Study finds cannabis addiction hinders brain’s ability to think into the future
04 September 2018Share
New research shows regular cannabis use impairs our capacity to envisage the future by hindering the brain’s ability to create a database of experience.
An Australian Catholic University study, published in the Journal of Psychopharmacology, found regular cannabis use severely impaired episodic foresight – our ability to mentally travel into our future.
Lead author Kimberly Mercuri, a psychologist specialising in drug and alcohol abuse, said the study provided new insight into how people with drug and alcohol addiction think.
“Our brain creates a database of experiences to help us prepare for and pre-experience future events,” Dr Mercuri said.
“It’s like scaffolding and gives us the ability to recognise the consequences of self-destructive behaviour.
“This research gives us an insight into the level of functioning of the people we see.

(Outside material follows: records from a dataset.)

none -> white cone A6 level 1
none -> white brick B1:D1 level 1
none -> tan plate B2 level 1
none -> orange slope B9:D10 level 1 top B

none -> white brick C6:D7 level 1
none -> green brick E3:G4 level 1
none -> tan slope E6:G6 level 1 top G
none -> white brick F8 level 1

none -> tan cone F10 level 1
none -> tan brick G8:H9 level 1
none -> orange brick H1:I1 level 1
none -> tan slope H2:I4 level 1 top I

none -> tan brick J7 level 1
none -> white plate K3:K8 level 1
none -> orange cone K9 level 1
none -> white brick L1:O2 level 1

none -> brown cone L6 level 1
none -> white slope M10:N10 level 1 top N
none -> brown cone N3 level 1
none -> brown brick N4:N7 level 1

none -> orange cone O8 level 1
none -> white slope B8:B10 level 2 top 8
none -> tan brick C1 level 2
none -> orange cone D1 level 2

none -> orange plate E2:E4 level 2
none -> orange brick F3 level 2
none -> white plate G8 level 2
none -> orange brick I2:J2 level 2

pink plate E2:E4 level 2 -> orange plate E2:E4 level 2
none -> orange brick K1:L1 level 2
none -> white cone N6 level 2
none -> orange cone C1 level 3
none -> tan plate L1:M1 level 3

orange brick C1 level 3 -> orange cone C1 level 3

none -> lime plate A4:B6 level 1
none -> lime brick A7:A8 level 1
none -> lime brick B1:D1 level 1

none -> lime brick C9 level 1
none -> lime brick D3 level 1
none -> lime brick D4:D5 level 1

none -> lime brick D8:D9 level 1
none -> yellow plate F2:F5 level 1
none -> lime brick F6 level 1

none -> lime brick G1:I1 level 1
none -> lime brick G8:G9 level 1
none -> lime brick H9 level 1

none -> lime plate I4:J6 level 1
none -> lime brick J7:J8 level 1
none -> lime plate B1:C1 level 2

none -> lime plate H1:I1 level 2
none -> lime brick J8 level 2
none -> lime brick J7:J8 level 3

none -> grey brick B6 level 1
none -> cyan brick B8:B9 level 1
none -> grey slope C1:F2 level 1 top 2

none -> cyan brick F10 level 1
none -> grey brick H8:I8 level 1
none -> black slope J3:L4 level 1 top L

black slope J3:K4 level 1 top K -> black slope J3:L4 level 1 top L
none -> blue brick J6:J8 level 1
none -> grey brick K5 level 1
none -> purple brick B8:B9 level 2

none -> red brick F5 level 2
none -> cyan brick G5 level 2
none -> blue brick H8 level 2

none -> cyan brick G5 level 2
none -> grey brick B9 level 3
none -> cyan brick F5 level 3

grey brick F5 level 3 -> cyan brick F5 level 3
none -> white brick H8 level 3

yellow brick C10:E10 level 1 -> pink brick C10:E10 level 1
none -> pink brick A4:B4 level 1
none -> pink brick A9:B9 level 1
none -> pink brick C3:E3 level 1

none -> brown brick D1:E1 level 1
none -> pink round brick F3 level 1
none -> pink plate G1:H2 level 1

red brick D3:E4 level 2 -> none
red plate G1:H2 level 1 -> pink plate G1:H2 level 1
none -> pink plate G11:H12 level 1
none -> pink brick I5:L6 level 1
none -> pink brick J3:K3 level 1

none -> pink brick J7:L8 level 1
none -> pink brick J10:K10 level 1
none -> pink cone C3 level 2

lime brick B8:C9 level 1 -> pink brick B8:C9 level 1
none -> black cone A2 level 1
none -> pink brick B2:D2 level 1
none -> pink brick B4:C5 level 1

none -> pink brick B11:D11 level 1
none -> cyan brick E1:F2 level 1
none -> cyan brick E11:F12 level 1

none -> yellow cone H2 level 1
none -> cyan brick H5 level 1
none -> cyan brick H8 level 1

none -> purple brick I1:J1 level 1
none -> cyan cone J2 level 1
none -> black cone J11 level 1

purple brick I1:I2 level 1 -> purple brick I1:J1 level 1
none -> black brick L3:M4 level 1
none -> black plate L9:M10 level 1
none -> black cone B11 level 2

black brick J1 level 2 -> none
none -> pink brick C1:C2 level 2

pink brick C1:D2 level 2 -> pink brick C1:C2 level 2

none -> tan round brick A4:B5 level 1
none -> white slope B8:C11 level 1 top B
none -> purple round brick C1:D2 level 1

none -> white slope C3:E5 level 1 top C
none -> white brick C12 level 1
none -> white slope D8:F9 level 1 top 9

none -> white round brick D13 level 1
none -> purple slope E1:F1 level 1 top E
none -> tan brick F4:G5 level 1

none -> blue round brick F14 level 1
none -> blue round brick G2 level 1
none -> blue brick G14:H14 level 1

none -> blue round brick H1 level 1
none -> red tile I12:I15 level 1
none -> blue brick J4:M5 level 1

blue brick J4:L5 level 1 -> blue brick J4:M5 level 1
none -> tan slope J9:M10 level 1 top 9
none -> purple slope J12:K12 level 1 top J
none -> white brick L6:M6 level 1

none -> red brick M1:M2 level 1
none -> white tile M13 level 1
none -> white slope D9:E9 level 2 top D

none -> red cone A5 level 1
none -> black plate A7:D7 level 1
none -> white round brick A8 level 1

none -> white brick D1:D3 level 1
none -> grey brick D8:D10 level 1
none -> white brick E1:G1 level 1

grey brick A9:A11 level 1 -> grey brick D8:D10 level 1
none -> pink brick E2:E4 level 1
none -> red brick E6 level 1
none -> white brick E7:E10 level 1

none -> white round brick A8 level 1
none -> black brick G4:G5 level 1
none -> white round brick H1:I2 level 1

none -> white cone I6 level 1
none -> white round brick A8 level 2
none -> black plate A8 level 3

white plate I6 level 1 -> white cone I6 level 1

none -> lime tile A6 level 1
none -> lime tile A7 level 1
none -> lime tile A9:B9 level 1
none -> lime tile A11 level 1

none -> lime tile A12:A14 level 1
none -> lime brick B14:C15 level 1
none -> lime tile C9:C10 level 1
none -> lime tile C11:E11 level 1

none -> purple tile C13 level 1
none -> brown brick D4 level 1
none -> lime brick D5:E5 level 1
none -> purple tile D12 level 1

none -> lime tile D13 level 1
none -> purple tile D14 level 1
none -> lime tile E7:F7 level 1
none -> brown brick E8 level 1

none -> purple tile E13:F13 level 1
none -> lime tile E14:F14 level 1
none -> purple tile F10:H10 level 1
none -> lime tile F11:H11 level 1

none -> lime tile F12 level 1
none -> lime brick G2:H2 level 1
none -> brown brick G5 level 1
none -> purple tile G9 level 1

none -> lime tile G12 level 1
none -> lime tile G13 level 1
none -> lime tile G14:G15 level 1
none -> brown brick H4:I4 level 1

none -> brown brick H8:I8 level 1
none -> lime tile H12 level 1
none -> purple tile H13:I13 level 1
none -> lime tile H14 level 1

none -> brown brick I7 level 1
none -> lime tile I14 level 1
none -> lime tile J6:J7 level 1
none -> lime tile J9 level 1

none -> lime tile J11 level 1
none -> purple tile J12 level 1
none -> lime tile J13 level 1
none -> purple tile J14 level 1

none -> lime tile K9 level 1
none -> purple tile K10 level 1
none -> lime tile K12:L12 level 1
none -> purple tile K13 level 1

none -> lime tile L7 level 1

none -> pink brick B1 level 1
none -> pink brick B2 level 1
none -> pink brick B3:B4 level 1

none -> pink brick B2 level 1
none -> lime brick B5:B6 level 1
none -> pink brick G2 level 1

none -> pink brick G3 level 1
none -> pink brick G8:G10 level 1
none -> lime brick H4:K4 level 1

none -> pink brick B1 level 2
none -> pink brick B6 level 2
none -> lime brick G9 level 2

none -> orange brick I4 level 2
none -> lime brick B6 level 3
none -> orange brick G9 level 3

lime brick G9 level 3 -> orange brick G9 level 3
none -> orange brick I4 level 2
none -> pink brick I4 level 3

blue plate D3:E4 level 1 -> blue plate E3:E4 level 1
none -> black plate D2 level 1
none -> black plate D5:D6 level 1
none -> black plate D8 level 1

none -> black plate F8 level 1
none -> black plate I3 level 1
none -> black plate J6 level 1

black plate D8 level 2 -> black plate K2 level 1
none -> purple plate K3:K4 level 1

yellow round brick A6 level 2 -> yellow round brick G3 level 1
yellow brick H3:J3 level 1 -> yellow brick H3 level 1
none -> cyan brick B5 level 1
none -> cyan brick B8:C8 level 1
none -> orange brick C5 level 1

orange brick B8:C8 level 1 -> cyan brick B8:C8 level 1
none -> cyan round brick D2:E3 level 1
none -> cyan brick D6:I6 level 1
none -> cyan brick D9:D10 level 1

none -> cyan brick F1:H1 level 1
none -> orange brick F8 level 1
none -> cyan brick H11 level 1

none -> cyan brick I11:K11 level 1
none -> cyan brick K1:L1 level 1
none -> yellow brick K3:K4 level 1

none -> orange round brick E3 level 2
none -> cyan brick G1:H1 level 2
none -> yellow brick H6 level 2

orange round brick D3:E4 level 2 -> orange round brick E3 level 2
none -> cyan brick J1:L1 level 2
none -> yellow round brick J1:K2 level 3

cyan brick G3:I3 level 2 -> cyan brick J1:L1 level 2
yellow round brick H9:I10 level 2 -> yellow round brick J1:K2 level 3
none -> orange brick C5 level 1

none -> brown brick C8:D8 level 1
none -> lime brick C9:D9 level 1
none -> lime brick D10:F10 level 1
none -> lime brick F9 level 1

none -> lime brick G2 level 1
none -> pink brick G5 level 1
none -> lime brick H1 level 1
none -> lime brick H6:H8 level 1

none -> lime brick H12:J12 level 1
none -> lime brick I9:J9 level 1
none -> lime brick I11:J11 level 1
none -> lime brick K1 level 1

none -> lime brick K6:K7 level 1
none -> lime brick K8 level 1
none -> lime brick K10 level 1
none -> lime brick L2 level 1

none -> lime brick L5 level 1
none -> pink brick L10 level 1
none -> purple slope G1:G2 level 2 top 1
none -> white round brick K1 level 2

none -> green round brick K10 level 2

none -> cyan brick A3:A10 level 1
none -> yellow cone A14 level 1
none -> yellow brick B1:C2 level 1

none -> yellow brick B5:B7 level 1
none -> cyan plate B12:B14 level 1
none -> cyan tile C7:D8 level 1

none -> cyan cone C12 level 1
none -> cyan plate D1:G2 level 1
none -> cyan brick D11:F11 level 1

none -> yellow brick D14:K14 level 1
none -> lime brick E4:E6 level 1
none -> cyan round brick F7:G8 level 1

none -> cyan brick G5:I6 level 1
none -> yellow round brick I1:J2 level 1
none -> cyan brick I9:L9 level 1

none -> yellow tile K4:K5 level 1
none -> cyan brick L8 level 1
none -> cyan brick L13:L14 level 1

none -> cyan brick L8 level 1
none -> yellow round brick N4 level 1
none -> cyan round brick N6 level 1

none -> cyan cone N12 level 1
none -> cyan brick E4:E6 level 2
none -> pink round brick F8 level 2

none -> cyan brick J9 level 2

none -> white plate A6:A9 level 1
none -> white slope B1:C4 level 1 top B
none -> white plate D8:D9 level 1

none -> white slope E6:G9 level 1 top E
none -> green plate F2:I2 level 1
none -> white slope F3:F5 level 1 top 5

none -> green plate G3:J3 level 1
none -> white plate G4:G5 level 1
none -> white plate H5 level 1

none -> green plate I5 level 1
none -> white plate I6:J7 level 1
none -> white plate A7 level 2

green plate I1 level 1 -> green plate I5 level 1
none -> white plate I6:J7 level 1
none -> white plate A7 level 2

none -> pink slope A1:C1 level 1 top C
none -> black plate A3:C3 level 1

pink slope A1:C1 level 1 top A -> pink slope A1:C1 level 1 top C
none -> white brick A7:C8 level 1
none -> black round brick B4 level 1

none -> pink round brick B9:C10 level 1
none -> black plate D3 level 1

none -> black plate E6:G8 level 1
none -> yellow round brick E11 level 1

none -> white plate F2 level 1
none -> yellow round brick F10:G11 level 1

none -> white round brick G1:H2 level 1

It helps to inform the way we work with clients because we can now understand that reasons behind their behaviour may be due to more complex neurological functions.”
The study compared 57 cannabis users, aged 18 to 35 years, to 57 matched control subjects.
Episodic foresight was measured using an autobiographical interview task, which asked participants to respond to a cue word by either describing an experience or thinking up a future event.
Regular cannabis users — who reported smoking cannabis at least three times per week — had difficulty imagining future scenarios, compared to participants who didn’t use cannabis and those who used cannabis less than once a week.
“There is growing evidence for cognitive deterioration with regular use which can hinder the simplest of day-to-day tasks,” Dr Mercuri said.
“The capacity to recall and imagine the self also plays important roles in other cognitive process such as decision making and goal setting.”
Dr Mercuri said much of current addiction treatment is focused on planning the future – for example how a person will say no to drugs when they encounter them out in the community.
Knowing about marijuana's effect on our ability to make future personal plans can help drive alternative treatment.
“We can make the goal setting quite close to the here and now by asking what we can do right now to make it better rather than focusing on a later goal,” she said.
“This type of information can help clinicians to deliver better outcomes.”